Du second XXe siècle à aujourd'hui
Quelques tendances dans l'écriture
Écritures et pratiques expérimentales

Dans son opus 26, Schönberg applique pour la première fois la méthode sérielle à une grande forme, pour renforcer les formes classiques (sonate, scherzo ternaire, rondo). Grâce à un travail polyphonique très poussé, le compositeur engendre une œuvre d’une durée de quarante minutes environ en quatre mouvements à l’aide d’une seule série.

Comme à son habitude, le compositeur notifie les voix principales, avec un H pour Hauptstimme, ce qui guide le lecteur de la partition à travers une polyphonie très dense. Le travail d’instrumentation permet de distinguer les différents motifs et plans.

L’exemple des mesures 104 à 106 du premier mouvement montre une grande richesse dans le traitement de la polyphonie sérielle d’un petit motif en Hauptstimme. Celui-ci est d’abord énoncé par le basson, puis repris en rétrograde par la flûte (mes. 105) deux doubles-croches plus tard. Il n’est pas tout à fait strict quant aux intervalles, mais respecte globalement le profil mélodique (selon le rétrograde) et reprend scrupuleusement le schéma rythmique. Exactement une mesure plus tard (fin de la mesure 105 et mes. 106), le hautbois reprend le rétrograde de la flûte (quasiment comme dans l’original présenté par le basson), mais avec des valeurs rythmiques plus courtes. Deux doubles-croches plus tard (mes. 106), la clarinette présente à son tour le rétrograde du hautbois avec la même rythmique (donc l’original de la flûte quant aux intervalles).

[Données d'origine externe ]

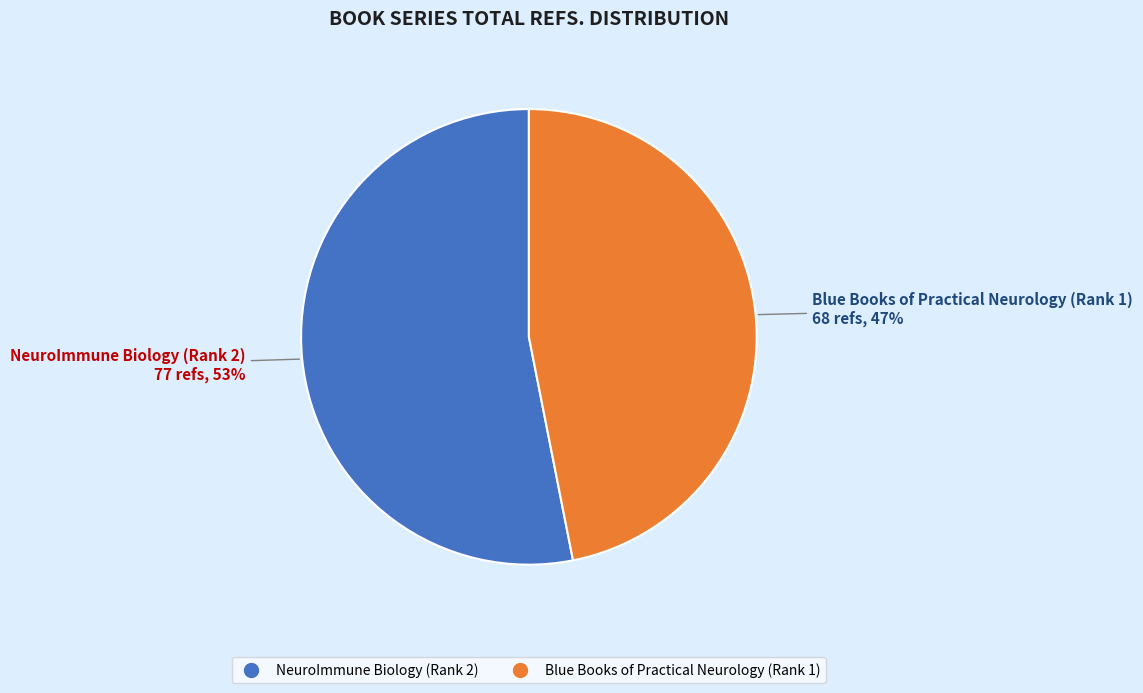

What percentage is the Blue Books of Practical Neurology (Rank 1) slice, to the nearest percent?

47%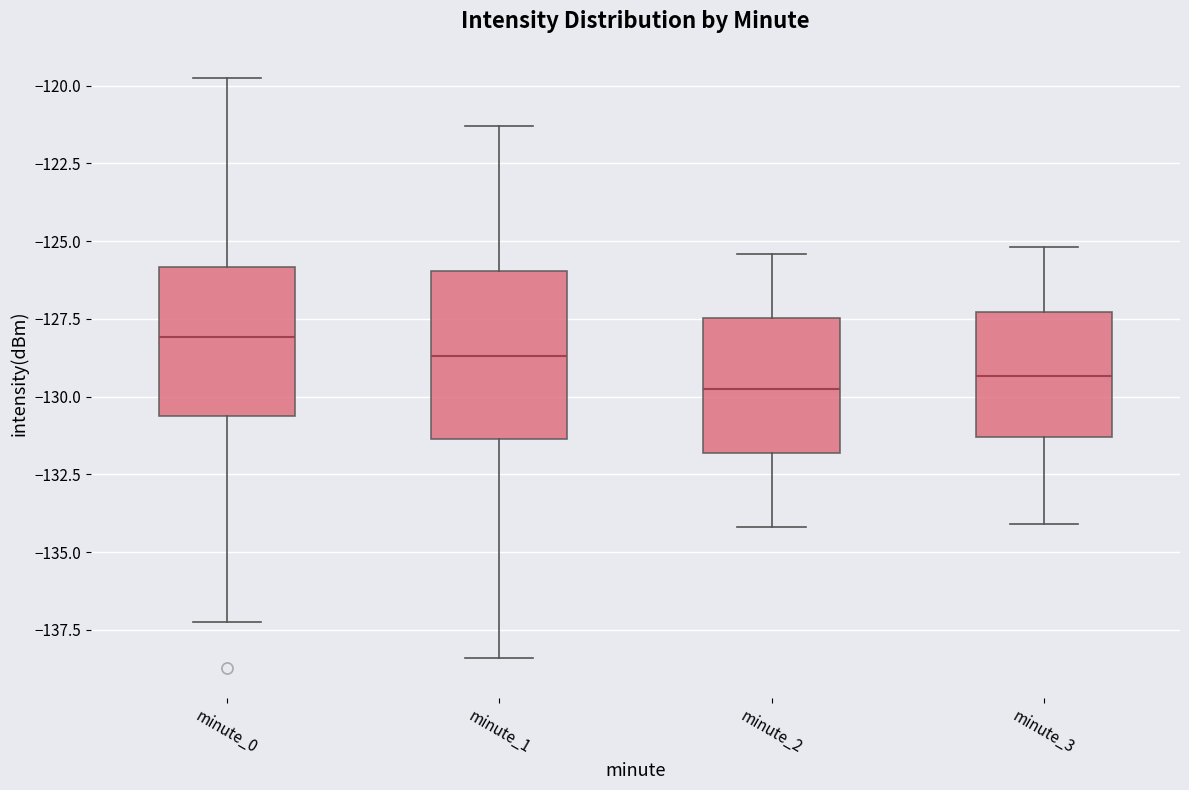

Reading left to right, read every box against the y-axis: the position of its median line, the range the box covers, and the ends of its whiskers. The values are not printed on the chart, so give them approximately, as read against the axis.

minute_0: median -128.0, box -130.5 to -126.0, whiskers -137.0 to -120.0
minute_1: median -128.5, box -131.5 to -126.0, whiskers -138.5 to -121.5
minute_2: median -129.5, box -132.0 to -127.5, whiskers -134.0 to -125.5
minute_3: median -129.5, box -131.5 to -127.5, whiskers -134.0 to -125.0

Exemple 1 : SCHÖNBERG Arnold, Bläserquintett op. 26, Londres, Universal Edition, UE 7668, s.d., 1er mouvement, mesures 104-106, p. 11. Tous les instruments sont écrits en ut.

On notera au passage l’intrication du basson et de la flûte d’une part, du hautbois et de la clarinette d’autre part. Les notes ne tombent jamais de manière simultanée mais toujours en décalage, énonçant l’une après l’autre les 12 hauteurs du total chromatique. En effet, Schönberg travaille avant tout sur le potentiel canonique de son matériau.

Le choix des nuances et surtout celui des instruments permet de distinguer au mieux ces Hauptstimmen dans leurs imbrications, mais aussi par rapport aux éléments secondaires. La polyphonie de ce passage reste très dense avec deux autres voix à la mesure 106 exposées à la flûte et au cor (en inversion) de manière homorythmique.

Les identités instrumentales bien différenciées du quintette à vent permettent donc à l’oreille de comprendre et suivre les différentes voix dans ce genre de passages. Mais le compositeur s’en sert également pour mettre en valeur des motifs précis. Par exemple, on observera de quelle manière il insiste sur l’intervalle de 10e majeure (qu’elle soit ascendante ou descendante) aux mesures 92-93 du premier mouvement : en l’espace de deux mesures, elle est jouée successivement par quatre des instruments comme tête d’un motif en Hauptstimme.

Exemple 2 : SCHÖNBERG Arnold, Bläserquintett op. 26, Londres, Universal Edition, UE 7668, s.d., 1er mouvement, mesures 92-94, p. 10. Tous les instruments sont écrits en ut.

Il est intéressant de souligner que Schönberg utilise le quintette à vent pour développer sur une pièce d’envergure cette toute nouvelle technique sérielle, pour laquelle il n’a pas encore de recul. En effet, cette formation permet de distinguer assez aisément les différents plans et donc d’expliciter le travail canonique issu notamment de la technique d’inversion et des effets de miroir, qui constituent un aspect important de son travail [1]. D’ailleurs, en parlant des instruments de l’orchestre, le compositeur affirme justement que « la couleur des timbres sert surtout à mettre en relief le fil des idées, à faire mieux ressortir les éléments essentiels et à rejeter les autres dans l’ombre » [2].